▶ **Text under study**:

Navteq has no speed llimits in my area on any of the roads, though rte 220 and 180 are major highways, infact I180 is an interstate, no excuse for navteq to not have a speed limit on an interstate.
Teleatlas and navteq use different road ids for the color schemes. This is something that people fail to mention when they tell you about map changers, they are useless to me because they'd also have to change every single scheme in the igo folder to properly color the roads.
Teleatlas has WAY more details, the roadsigns on the highway can get a little annoying (I wish i could adjust the distance they were displayed), but there are more roads in the scheme color.ini used than with navteq. Teleatlas covers sidestreets in my town with a different color, navteq does not. However both of these maps can't id a unpaved road if they had to, the feature in igo to avoid unpaved roads in the USA has always been, and always will be useless till teleatlas or navteq learn what an unpaved road is. Both of these two companies id 100 year old logging roads that you can't drive on as paved roads, very stupid.
I'd have to say route calculation based on teleatlas having way more roads with speed limits has to be more accurate than navteqs lack of speed limits just about everywhere.

▶ **Data segment**:
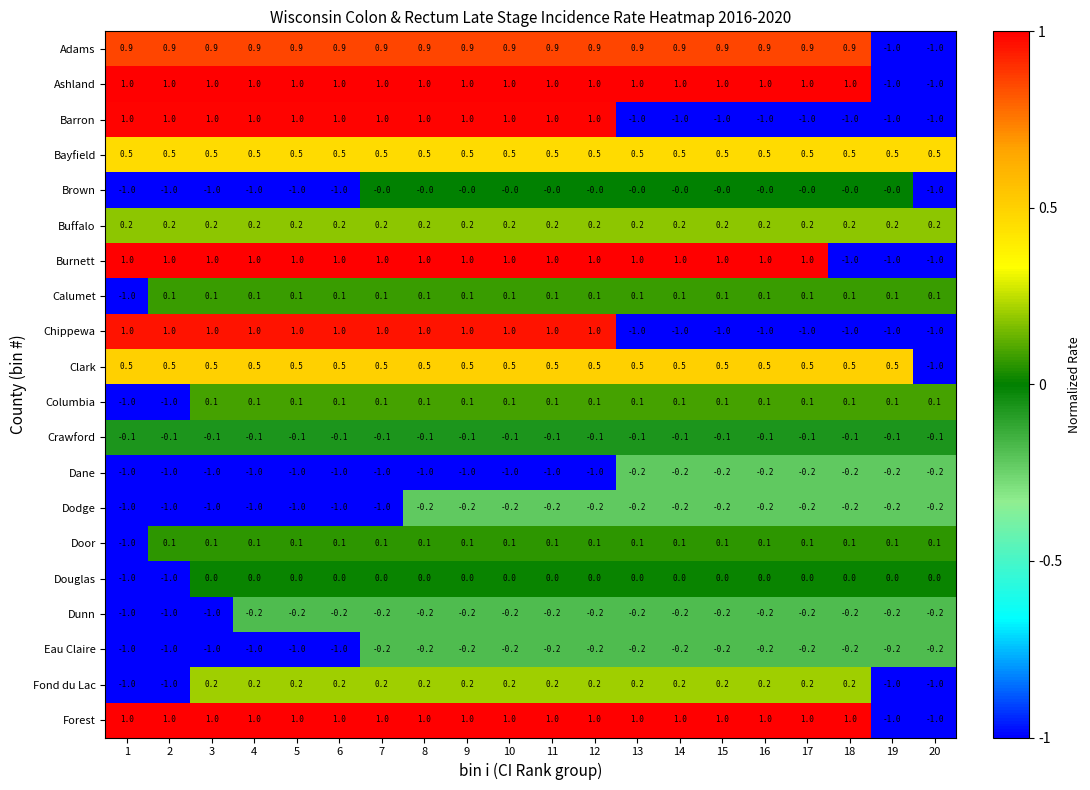

True or false: Calumet has a value of 0.1 at 15.

True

▶ **Instruction 1**:
From the map comparison, reproduce the stretch from "Navteq has no" through "on an interstate.", swapping "interstate" for "freeway".
▶ **Instruction 2**:
In the map comparison, how do both companies identify 100-year-old logging roads that can't be driven on?

▶ **Exercise answer 1**:
Navteq has no speed llimits in my area on any of the roads, though rte 220 and 180 are major highways, infact I180 is an freeway, no excuse for navteq to not have a speed limit on an freeway.

▶ **Exercise answer 2**:
As paved roads.